A fifth of the art treasures of Europe were plundered by the Third Reich. Adolf Hitler was quite simply the greatest art thief of all time.

Friedrich and Louise Gutman were two victims of this institutionalised robbery. Leading bankers in Holland before the War, they declined to hand over their art collection to the occupying Nazis. In spite of assurances about their safety from Himmler, they were sent to Theresienstadt concentration camp, where they were savagely interrogated. When they still would not give the Germans their art-works, Friedrich was beaten to death, Louise was transported to Auschwitz where she was gassed, and the Nazis seized the collection.

The consequences of this crime are still reverberating more than 50 years later. As "Making a Killing", a compelling edition of Arthouse on Channel 4 tomorrow night, shows, the Gutman family have spent the last half a century trying to recover the works of art. Thirteen of their paintings are still missing.

Attention is centred on a Degas painting, Landscape with Smokestacks, which was once owned by Friedrich Gutman and has finally been tracked down to the collection of Daniel Searle, a pharmaceuticals billionaire from Chicago who bought it in good faith 10 years ago. Next month, the Gutman family are going to court in the US in an attempt to retrieve the picture. The practices of the art world will also be on trial.

The family have been helped by a Washington detective, Willi Korte, who specialises in finding stolen art and is known as "the Indiana Jones of the art world". He has his own concerns: "Nobody who is part of that community has any interest in helping victims to recover their paintings. The missing works of art have never really been `lost'. It's just that the art world preferred not to ask too many questions. These works were given sanitised histories. Everyone turned a blind eye and made a killing."

Nick Goodman, Friedrich and Louise's grandson, does not have a very high opinion of the art world, either. "People are making a lot of money, and they're selling paintings without checking provenance carefully enough - either willfully or just by blind ignorance - and when inquiries are made, you're stonewalled."

Making the documentary has certainly not filled producer Anne Webber with respect for the art market. "It does not come well out of this film. It's the largest unregulated business in the world. It's a multi-million- pound business and needs some regulation. Victims of stolen art need some protection. Museums should take responsibility for what they buy. It was interesting to discover that provenance is such a fallible instrument. A car at least has a registration document which is a legal document. People think that assurances about provenance have the same weight, but they don't. Some collectors have discovered that at great cost.
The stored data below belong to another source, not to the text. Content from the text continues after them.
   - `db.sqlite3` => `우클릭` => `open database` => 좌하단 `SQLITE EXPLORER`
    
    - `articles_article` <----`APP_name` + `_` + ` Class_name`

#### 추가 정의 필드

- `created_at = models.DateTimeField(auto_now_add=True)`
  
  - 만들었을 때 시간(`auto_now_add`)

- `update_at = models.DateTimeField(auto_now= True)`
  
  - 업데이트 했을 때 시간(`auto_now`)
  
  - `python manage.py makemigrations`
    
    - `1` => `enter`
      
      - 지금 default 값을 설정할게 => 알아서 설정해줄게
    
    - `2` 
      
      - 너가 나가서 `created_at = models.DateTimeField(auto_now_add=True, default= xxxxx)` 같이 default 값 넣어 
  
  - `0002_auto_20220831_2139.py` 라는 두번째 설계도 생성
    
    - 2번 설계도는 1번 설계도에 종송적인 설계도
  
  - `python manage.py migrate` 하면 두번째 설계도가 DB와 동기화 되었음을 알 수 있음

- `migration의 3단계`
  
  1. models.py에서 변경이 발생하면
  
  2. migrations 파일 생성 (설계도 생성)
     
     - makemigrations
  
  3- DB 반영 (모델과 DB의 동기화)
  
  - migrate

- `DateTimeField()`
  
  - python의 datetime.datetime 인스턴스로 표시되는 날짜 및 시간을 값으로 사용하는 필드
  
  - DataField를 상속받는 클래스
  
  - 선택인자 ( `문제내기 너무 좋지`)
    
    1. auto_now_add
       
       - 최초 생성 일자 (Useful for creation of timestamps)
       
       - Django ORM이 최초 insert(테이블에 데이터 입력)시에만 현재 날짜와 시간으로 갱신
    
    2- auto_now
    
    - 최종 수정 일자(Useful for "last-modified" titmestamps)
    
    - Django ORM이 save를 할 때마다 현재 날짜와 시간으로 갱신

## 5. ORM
"For instance, one has to look particularly carefully at any Impressionist painting that appeared after 1939 because the Nazis stole a huge number of them and traded them on."
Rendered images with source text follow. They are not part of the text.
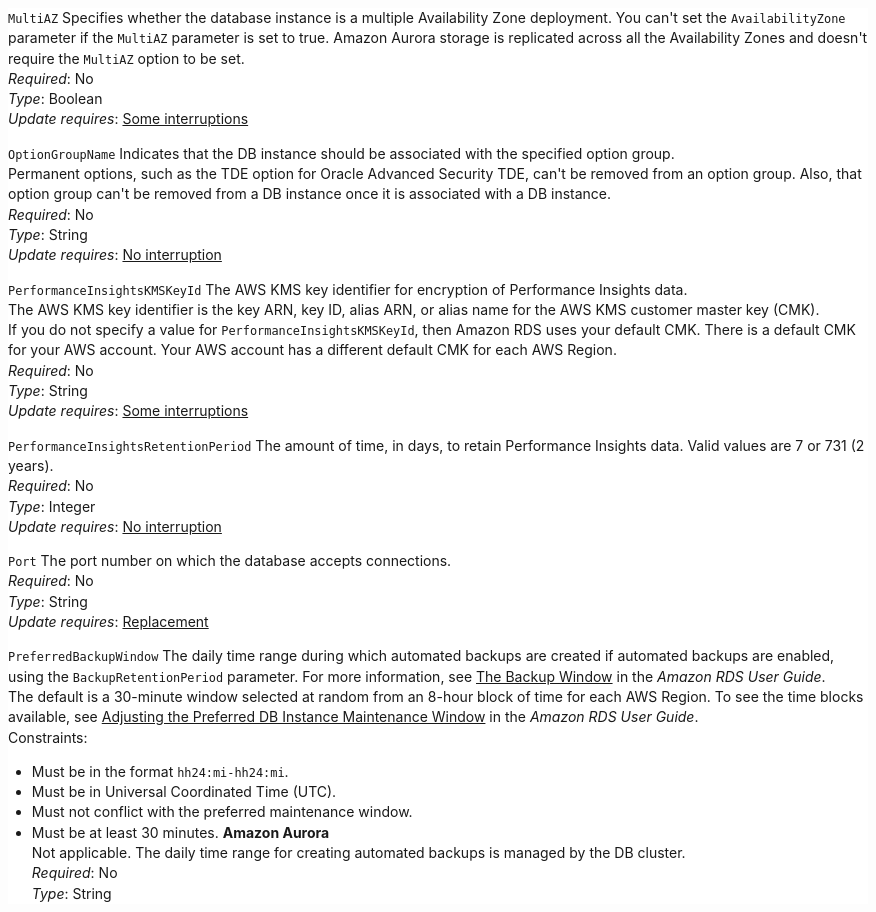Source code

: `MultiAZ`  <a name="cfn-rds-dbinstance-multiaz"></a>
Specifies whether the database instance is a multiple Availability Zone deployment\. You can't set the `AvailabilityZone` parameter if the `MultiAZ` parameter is set to true\. Amazon Aurora storage is replicated across all the Availability Zones and doesn't require the `MultiAZ` option to be set\.   
*Required*: No  
*Type*: Boolean  
*Update requires*: [Some interruptions](https://docs.aws.amazon.com/AWSCloudFormation/latest/UserGuide/using-cfn-updating-stacks-update-behaviors.html#update-some-interrupt)

`OptionGroupName`  <a name="cfn-rds-dbinstance-optiongroupname"></a>
Indicates that the DB instance should be associated with the specified option group\.  
Permanent options, such as the TDE option for Oracle Advanced Security TDE, can't be removed from an option group\. Also, that option group can't be removed from a DB instance once it is associated with a DB instance\.  
*Required*: No  
*Type*: String  
*Update requires*: [No interruption](https://docs.aws.amazon.com/AWSCloudFormation/latest/UserGuide/using-cfn-updating-stacks-update-behaviors.html#update-no-interrupt)

`PerformanceInsightsKMSKeyId`  <a name="cfn-rds-dbinstance-performanceinsightskmskeyid"></a>
The AWS KMS key identifier for encryption of Performance Insights data\.  
The AWS KMS key identifier is the key ARN, key ID, alias ARN, or alias name for the AWS KMS customer master key \(CMK\)\.  
If you do not specify a value for `PerformanceInsightsKMSKeyId`, then Amazon RDS uses your default CMK\. There is a default CMK for your AWS account\. Your AWS account has a different default CMK for each AWS Region\.  
*Required*: No  
*Type*: String  
*Update requires*: [Some interruptions](https://docs.aws.amazon.com/AWSCloudFormation/latest/UserGuide/using-cfn-updating-stacks-update-behaviors.html#update-some-interrupt)

`PerformanceInsightsRetentionPeriod`  <a name="cfn-rds-dbinstance-performanceinsightsretentionperiod"></a>
The amount of time, in days, to retain Performance Insights data\. Valid values are 7 or 731 \(2 years\)\.   
*Required*: No  
*Type*: Integer  
*Update requires*: [No interruption](https://docs.aws.amazon.com/AWSCloudFormation/latest/UserGuide/using-cfn-updating-stacks-update-behaviors.html#update-no-interrupt)

`Port`  <a name="cfn-rds-dbinstance-port"></a>
The port number on which the database accepts connections\.  
*Required*: No  
*Type*: String  
*Update requires*: [Replacement](https://docs.aws.amazon.com/AWSCloudFormation/latest/UserGuide/using-cfn-updating-stacks-update-behaviors.html#update-replacement)

`PreferredBackupWindow`  <a name="cfn-rds-dbinstance-preferredbackupwindow"></a>
 The daily time range during which automated backups are created if automated backups are enabled, using the `BackupRetentionPeriod` parameter\. For more information, see [The Backup Window](https://docs.aws.amazon.com/AmazonRDS/latest/UserGuide/USER_WorkingWithAutomatedBackups.html#USER_WorkingWithAutomatedBackups.BackupWindow) in the *Amazon RDS User Guide*\.   
 The default is a 30\-minute window selected at random from an 8\-hour block of time for each AWS Region\. To see the time blocks available, see [ Adjusting the Preferred DB Instance Maintenance Window](https://docs.aws.amazon.com/AmazonRDS/latest/UserGuide/USER_UpgradeDBInstance.Maintenance.html#AdjustingTheMaintenanceWindow) in the *Amazon RDS User Guide*\.   
Constraints:  
+ Must be in the format `hh24:mi-hh24:mi`\.
+ Must be in Universal Coordinated Time \(UTC\)\.
+ Must not conflict with the preferred maintenance window\.
+ Must be at least 30 minutes\.
 **Amazon Aurora**   
Not applicable\. The daily time range for creating automated backups is managed by the DB cluster\.  
*Required*: No  
*Type*: String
The legal action has taken its toll on the Gutmans. Lili, the now-elderly daughter of Friedrich and Louise, is finding the process especially stressful. In some ways she regrets ever starting the action. "I don't even want to imagine things because it's too painful for me," she says. "Still now after all these years, it makes me feel sick."

According to Webber, "there is no financial or emotional advantage for the Gutmans in pursuing this, other than trying to resolve damage that happened in the past. It's been very sad for Lili. The reawakening of the past has been very painful for her. At pre-trial hearings, she was cross-examined over three days and asked fantastically detailed questions about her life. For a woman of 77, it's hard to bring up things that are so painful. She had heart trouble last year as a result of all this."

Matters are not made any easier by the fact that Lili feels bitter because her version of events is being contested in court. "They're trying to reconstruct the past out of pieces of paper and not out of what one remembers in one's mind and in one's heart, which is much more important," she says. "Still, lawyers, they want papers."

The ultimate irony is that even if the Gutmans triumph in the court case, they won't be able to keep the Degas. They'll have to sell it to pay the only winners in this whole sorry affair: the lawyers.